Task brief: Starting at the line that contains "помещения, что особенно актуально в зим" and ending at the last line of the data, change "Galaxy" to "Kuga" and keep everything else the same. Leave out the pictures.
* * * * * * * * *
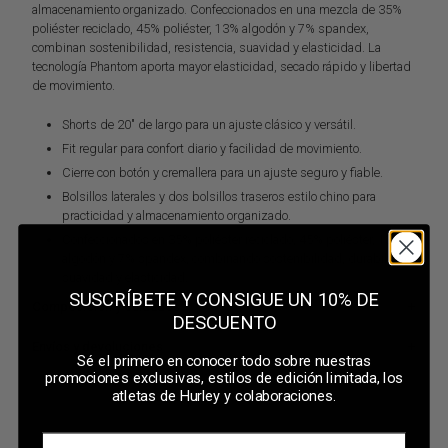
almacenamiento organizado. Confeccionados en una mezcla de 35%
poliéster reciclado, 45% poliéster, 13% algodón y 7% spandex,
combinan sostenibilidad, resistencia, suavidad y elasticidad. La
tecnología Phantom aporta mayor elasticidad, secado rápido y libertad
de movimiento.
Shorts de 20" de largo para un ajuste clásico y versátil.
Fit regular para confort diario y facilidad de movimiento.
Cierre con botón y cremallera para un ajuste seguro y fiable.
Bolsillos laterales y dos bolsillos traseros estilo chino para
practicidad y almacenamiento organizado.
Confeccionados en 35% poliéster reciclado, 45% poliéster, 13%
algodón y 7% spandex, combinando sostenibilidad, durabilidad,
suavidad y elasticidad.
SUSCRÍBETE Y CONSIGUE UN 10% DE
Composición y cuidados
DESCUENTO
35% Poliéster reciclado 45% Poliéster 13% Algodón 7% Spandex
Envíos y devoluciones
Sé el primero en conocer todo sobre nuestras
Machine Wash
promociones exclusivas, estilos de edición limitada, los
Entrega en 2-3 días laborables
atletas de Hurley y colaboraciones.
Devoluciones en 30 días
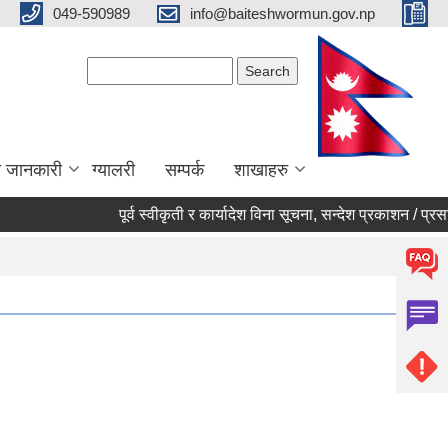
049-590989
info@baiteshwormun.gov.np
Search form
Search
ा जानकारी
ग्यालरी
सम्पर्क
शाखाहरु
पूर्व स्वीकृती र कार्यादेश विना सूचना, सन्देश प्रकाशन / प्रसारण नग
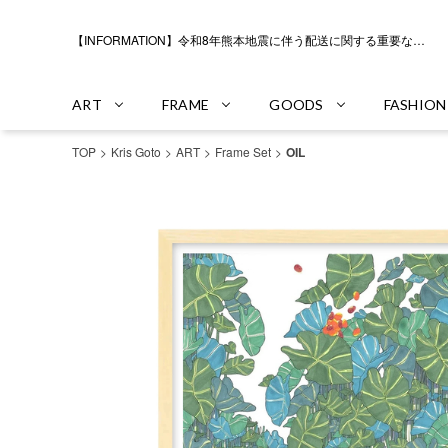
【INFORMATION】令和8年熊本地震に伴う配送に関する重要なお知らせ
ART
FRAME
GOODS
FASHION
TOP
Kris Goto
ART
Frame Set
OIL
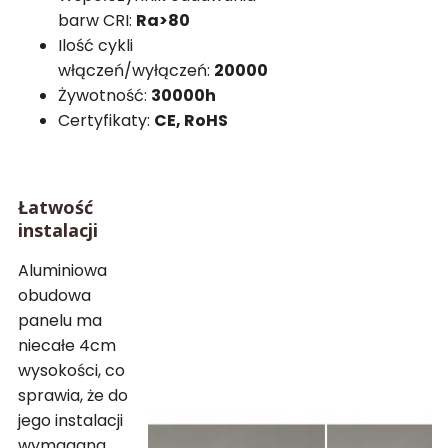
barw CRI:
Ra>80
Ilość cykli
włączeń/wyłączeń:
20000
Żywotność:
30000h
Certyfikaty:
CE, RoHS
Łatwość
instalacji
Aluminiowa
obudowa
panelu ma
niecałe 4cm
wysokości, co
sprawia, że do
jego instalacji
wymagana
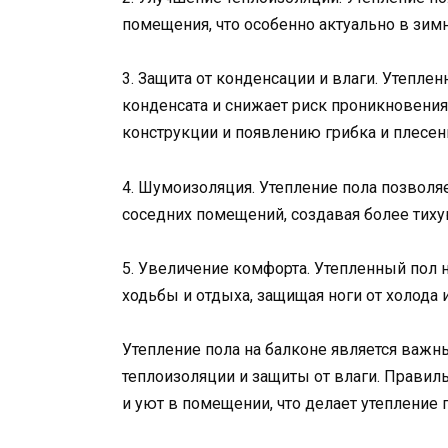
помещения, что особенно актуально в зим
3. Защита от конденсации и влаги. Утепле
конденсата и снижает риск проникновения
конструкции и появлению грибка и плесен
4. Шумоизоляция. Утепление пола позволя
соседних помещений, создавая более тиху
5. Увеличение комфорта. Утепленный пол 
ходьбы и отдыха, защищая ноги от холода
Утепление пола на балконе является важ
теплоизоляции и защиты от влаги. Правил
и уют в помещении, что делает утепление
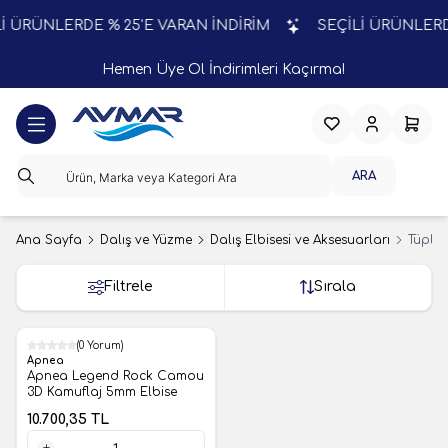
İ ÜRÜNLERDE % 25'E VARAN İNDİRİM
SEÇİLİ ÜRÜNLERDE
Hemen Üye Ol İndirimleri Kaçırma!
Favorilerim
Hesabım
Sepeti
ARA
Ana Sayfa
Dalış ve Yüzme
Dalış Elbisesi ve Aksesuarları
Tüplü 
Filtrele
Sırala
(0 Yorum)
Apnea
Apnea Legend Rock Camou
3D Kamuflaj 5mm Elbise
10.700,35
TL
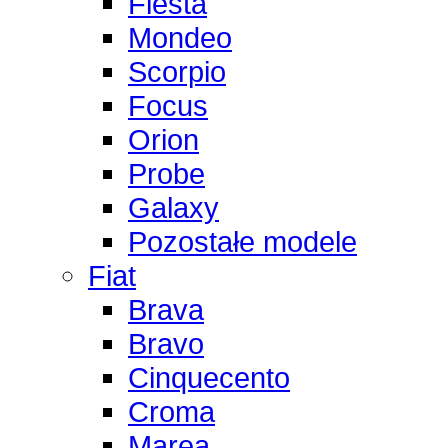
Fiesta
Mondeo
Scorpio
Focus
Orion
Probe
Galaxy
Pozostałe modele
Fiat
Brava
Bravo
Cinquecento
Croma
Marea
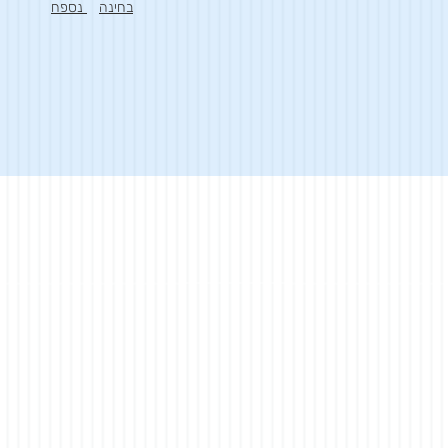
בחינה
נספח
* * * * * * * * *
Your response:
помещения, что особенно актуально в зим
3. Защита от конденсации и влаги. Утепле
конденсата и снижает риск проникновения
конструкции и появлению грибка и плесен
4. Шумоизоляция. Утепление пола позволя
соседних помещений, создавая более тиху
5. Увеличение комфорта. Утепленный пол 
ходьбы и отдыха, защищая ноги от холода
Утепление пола на балконе является важ
теплоизоляции и защиты от влаги. Правил
и уют в помещении, что делает утепление
İ ÜRÜNLERDE % 25'E VARAN İNDİRİM
SEÇİLİ ÜRÜNLERDE
Hemen Üye Ol İndirimleri Kaçırma!
Favorilerim
Hesabım
Sepeti
ARA
Ana Sayfa
Dalış ve Yüzme
Dalış Elbisesi ve Aksesuarları
Tüplü 
Filtrele
Sırala
(0 Yorum)
Apnea
Apnea Legend Rock Camou
3D Kamuflaj 5mm Elbise
10.700,35
TL
Fiesta
Mondeo
Scorpio
Focus
Orion
Probe
Kuga
Pozostałe modele
Fiat
Brava
Bravo
Cinquecento
Croma
Marea
בחינה
נספח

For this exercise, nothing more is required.